The garden’s ‘Friends Society’ plays a valuable part in both the ongoing activities and the longer term development programs. The group are always keen to hear from anyone who is interested in the work of the gardens and may be interested in joining them.
 
Within the boundaries of Ventnor Botanic Garden there are wonderful themed areas containing spectacular planting schemes for visitors to stroll around and enjoy; from lawns with specimen trees, plenty of seasonal floral colour and the spectacular arid garden with the impressive specimen succulents and palms. There is also a hop yard where the heritage hop varieties are handpicked for processing into the gardens own brand of bear.

Agapanthus growing on the South African Terraces
 Another development that has recently been completed is the installation of solar panels to provide the energy to heat the water in the central lily pool, this reservoir of heat is then used as a heat source for the main structure. Chris commented that “These panels can generate up to 20kw of power, they are another step towards our sustainability target by reducing costs and our use of energy”

During the time I spent in this botanic garden the more immersed I became in the plants. The amazing microclimate on this part of the island provides great conditions for growing many species of tender plants to great size and maturity, resulting in spectacular groups of foliage, flowering and woody species. There are surprises around many corners, through mini ravines or the spectacular sea views from the view points.  

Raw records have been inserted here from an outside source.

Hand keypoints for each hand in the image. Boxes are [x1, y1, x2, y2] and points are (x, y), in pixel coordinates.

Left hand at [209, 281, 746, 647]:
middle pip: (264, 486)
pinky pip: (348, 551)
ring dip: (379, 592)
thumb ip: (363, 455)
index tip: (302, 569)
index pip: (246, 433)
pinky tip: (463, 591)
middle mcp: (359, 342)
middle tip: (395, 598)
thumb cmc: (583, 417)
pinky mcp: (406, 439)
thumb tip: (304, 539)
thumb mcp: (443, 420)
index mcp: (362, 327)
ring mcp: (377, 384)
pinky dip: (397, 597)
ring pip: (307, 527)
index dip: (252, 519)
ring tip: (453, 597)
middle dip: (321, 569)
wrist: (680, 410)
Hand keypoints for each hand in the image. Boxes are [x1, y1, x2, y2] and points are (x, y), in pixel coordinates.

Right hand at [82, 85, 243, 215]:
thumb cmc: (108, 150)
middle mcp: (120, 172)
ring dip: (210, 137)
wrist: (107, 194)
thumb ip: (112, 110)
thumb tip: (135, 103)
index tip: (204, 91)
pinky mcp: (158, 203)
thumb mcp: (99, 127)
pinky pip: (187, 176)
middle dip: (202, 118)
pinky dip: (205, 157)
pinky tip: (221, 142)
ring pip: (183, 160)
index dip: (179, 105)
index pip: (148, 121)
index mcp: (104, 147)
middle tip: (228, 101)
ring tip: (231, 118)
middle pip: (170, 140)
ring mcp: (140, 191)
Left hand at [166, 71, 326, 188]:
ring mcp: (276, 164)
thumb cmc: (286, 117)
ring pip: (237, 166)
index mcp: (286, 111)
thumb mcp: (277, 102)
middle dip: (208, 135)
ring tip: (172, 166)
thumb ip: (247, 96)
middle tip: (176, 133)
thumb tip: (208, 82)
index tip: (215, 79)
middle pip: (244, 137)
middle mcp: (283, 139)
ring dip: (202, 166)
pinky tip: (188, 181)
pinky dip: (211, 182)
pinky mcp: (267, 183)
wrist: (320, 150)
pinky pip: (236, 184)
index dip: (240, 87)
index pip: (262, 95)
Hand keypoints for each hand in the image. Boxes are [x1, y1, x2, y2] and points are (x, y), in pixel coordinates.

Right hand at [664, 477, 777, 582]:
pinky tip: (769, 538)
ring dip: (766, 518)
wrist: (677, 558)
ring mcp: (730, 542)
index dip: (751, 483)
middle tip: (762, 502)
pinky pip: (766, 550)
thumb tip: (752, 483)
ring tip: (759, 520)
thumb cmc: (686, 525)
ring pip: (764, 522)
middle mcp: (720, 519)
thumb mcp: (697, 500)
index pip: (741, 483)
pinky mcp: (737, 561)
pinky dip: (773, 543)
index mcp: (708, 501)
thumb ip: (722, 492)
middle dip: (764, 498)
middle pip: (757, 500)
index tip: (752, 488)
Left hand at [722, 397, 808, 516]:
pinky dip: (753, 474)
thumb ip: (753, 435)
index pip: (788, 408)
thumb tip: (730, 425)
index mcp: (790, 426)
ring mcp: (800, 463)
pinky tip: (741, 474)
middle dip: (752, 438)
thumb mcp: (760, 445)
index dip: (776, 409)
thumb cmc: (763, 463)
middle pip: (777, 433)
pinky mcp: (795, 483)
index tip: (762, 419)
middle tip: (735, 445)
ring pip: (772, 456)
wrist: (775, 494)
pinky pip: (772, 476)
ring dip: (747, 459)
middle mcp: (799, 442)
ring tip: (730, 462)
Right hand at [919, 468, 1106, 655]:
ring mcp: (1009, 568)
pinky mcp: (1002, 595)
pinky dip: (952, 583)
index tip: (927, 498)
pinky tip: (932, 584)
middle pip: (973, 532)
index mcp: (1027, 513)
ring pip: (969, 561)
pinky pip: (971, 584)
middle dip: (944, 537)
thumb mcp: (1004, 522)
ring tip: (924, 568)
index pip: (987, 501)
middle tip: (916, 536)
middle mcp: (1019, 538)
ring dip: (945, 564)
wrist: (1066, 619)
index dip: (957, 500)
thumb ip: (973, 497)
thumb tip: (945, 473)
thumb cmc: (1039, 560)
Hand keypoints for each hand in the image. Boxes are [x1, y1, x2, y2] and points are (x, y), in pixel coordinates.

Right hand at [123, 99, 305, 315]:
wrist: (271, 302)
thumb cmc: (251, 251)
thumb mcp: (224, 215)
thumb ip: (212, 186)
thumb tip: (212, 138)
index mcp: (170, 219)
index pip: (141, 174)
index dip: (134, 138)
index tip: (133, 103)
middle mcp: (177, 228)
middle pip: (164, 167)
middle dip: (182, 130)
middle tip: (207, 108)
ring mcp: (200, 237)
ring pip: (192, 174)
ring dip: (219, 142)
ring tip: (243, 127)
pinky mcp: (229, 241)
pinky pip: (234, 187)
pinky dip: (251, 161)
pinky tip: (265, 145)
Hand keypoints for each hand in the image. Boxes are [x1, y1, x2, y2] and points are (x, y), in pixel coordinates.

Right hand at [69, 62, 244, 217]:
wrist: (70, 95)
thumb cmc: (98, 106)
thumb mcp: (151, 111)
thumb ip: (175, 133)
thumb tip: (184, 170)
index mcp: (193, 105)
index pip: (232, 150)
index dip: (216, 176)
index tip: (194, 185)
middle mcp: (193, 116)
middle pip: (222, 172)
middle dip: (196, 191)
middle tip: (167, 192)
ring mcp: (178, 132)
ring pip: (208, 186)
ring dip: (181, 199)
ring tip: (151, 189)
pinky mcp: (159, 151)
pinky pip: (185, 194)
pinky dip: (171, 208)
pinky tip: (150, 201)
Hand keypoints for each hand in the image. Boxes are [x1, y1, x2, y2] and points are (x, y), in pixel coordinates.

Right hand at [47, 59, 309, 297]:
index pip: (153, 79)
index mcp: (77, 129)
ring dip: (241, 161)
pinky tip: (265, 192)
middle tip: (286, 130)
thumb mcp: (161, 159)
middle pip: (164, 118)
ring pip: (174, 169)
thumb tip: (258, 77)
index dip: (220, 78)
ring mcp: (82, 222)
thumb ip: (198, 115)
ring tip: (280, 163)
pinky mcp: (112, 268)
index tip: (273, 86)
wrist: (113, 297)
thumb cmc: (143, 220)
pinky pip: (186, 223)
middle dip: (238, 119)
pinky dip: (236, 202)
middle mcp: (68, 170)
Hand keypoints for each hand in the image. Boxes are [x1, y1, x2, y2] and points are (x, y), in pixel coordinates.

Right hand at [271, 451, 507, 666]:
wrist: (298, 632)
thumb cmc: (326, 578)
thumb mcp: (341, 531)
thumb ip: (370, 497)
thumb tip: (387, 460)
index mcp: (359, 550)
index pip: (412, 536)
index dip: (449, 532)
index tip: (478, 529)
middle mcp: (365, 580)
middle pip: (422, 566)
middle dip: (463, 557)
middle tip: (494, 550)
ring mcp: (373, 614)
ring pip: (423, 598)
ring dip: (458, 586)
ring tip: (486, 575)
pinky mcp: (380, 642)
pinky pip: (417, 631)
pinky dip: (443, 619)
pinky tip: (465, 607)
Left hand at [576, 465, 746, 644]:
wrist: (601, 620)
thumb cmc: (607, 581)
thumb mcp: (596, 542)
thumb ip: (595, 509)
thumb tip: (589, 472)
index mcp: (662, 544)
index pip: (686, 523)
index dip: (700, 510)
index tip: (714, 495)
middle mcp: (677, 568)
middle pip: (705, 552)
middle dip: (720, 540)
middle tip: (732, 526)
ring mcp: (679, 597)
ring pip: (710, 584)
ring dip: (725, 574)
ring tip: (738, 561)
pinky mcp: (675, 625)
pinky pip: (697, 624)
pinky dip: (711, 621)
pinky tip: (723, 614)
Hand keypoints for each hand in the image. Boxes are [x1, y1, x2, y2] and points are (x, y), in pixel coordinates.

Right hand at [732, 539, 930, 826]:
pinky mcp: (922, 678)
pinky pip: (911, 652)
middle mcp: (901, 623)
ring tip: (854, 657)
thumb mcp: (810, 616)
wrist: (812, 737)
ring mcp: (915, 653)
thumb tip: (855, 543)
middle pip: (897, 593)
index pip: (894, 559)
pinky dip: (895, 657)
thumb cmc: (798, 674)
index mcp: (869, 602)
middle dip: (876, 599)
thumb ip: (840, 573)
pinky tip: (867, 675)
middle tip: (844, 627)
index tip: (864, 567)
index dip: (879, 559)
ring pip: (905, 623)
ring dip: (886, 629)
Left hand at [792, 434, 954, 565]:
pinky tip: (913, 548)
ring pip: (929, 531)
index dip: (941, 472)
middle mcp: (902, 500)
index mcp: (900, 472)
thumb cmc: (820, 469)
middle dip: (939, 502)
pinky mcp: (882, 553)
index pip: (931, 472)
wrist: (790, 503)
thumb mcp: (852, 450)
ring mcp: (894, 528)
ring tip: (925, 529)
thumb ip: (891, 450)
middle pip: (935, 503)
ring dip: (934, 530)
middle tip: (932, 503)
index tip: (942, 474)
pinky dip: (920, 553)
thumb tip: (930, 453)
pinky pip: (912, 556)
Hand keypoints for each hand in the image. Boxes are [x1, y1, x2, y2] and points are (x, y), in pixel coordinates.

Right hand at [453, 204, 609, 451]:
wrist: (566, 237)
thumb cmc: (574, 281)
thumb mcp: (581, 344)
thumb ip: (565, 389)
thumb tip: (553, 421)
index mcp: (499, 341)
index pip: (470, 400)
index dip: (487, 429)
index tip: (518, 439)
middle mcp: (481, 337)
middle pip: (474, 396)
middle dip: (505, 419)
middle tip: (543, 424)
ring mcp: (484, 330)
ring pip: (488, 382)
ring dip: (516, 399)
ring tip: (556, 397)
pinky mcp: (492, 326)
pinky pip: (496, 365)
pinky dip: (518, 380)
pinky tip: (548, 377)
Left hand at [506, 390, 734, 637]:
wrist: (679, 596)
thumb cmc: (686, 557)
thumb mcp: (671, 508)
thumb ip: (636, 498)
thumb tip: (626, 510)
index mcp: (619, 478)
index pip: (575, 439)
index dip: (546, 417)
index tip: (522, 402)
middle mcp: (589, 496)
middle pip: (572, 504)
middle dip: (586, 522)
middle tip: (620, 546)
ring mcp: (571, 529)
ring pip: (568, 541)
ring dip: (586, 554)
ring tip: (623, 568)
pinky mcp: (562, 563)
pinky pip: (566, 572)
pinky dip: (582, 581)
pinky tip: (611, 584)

Chris Kidd emerges through the Dicksonia fern ravine in Australia
With their landscape immersion policy of allowing plants to spread from the confines of the borders the Ventnor team are challenging conventions, making visitors engage with their plants and look from different angles. I think this is a great, exciting though bold move.
 
Ventnor Botanic Garden has plenty of interest for everyone, parts of it are not for the faint hearted, it has places that needs exploring, getting into. People who enjoy discovering this sort of intimacy in a garden must put it on their list of places to visit.